A hypercholesterolemic diet induces an increase in lipid accumulation in hepatocytes, leading to a fatty liver, which can be demonstrated in this study. The significant reduction in cholesterol levels provided in this study by guava leaf flour may be due to the presence of dietary fiber found in this flour (Table 1). Several studies show that soluble fibers cause a reduction in blood cholesterol levels. Some studies show that the reduction in serum cholesterol in rats was caused by soluble fibers that bind to cholesterol, leading to its elimination, thus reducing its absorption by the liver (Camire and Dougherty, 2003; Rocha et al., 2012).         

For triglycerides, the results show that the treatments guava leaf flour (HF) and ethanol/acetone extract flour (HE) significantly (p≤0.05) decreased triglyceride levels, compared to the HC group, with a reduction of 41.24 and 23.71% for the HF and HE groups, respectively.

The highest reduction in triglyceride levels caused by the extract flour of guava leaves can be probably justified by the higher content of phenolic compounds and antioxidant activity shown in this extract.

For HDL cholesterol, only the HE group caused a significant (p≤0.05) increase in HDL levels, compared to the HC group, with an increase of 83.95%. The treatments guava leaf flour (HF) and ethanol/acetone extract flour (HE) significantly (p≤0.05) decreased the levels of non-HDL cholesterol, compared to the HC group, with a reduction of 38.25 and 20.32% for HF and HE groups, respectively.
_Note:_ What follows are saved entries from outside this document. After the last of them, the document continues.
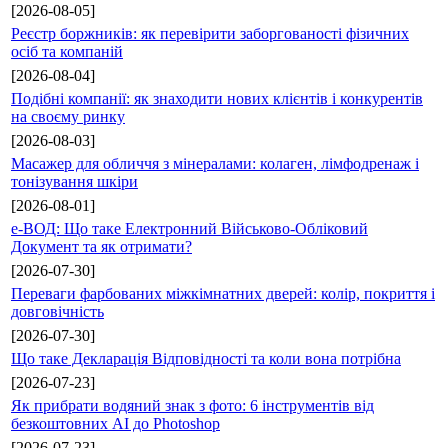
[2026-08-05]
Реєстр боржників: як перевірити заборгованості фізичних
осіб та компаній
[2026-08-04]
Подібні компанії: як знаходити нових клієнтів і конкурентів
на своєму ринку
[2026-08-03]
Масажер для обличчя з мінералами: колаген, лімфодренаж і
тонізування шкіри
[2026-08-01]
е-ВОД: Що таке Електронний Військово-Обліковий
Документ та як отримати?
[2026-07-30]
Переваги фарбованих міжкімнатних дверей: колір, покриття і
довговічність
[2026-07-30]
Що таке Декларація Відповідності та коли вона потрібна
[2026-07-23]
Як прибрати водяний знак з фото: 6 інструментів від
безкоштовних AI до Photoshop
[2026-07-23]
The animals in the groups that received only the NE and NF commercial diet were statistically (p≤0.05), similar to the NC group in relation to serum levels of total cholesterol, triglycerides, HDL and non-HDL cholesterol.

The reduction of non-HDL cholesterol is important, since several studies have shown that a reduction in total cholesterol is not an efficient measure to reduce cardio-vascular mortality associated with cardiovascular disease patients or prevent their emergence (Liu et al., 2000; Magalhães et al., 2002). 


 CONCLUSION

Guava leaves (Pedro Sato cultivar) constitute a significant source of dietary fiber, phenolic compounds, vitamin C, beta-carotene, and they have antioxidant activity. These leaves present a hypocholesterolemic potential, since they cause a reduction in serum levels of total cholesterol, triglycerides and non-HDL cholesterol.


 CONFLICT OF INTERESTS

The author(s) have not declared any conflict of interests.


 ACKNOWLEDGEMENTS

The authors would like to thank CAPES, CNPq and FAPEMIG for the financial support.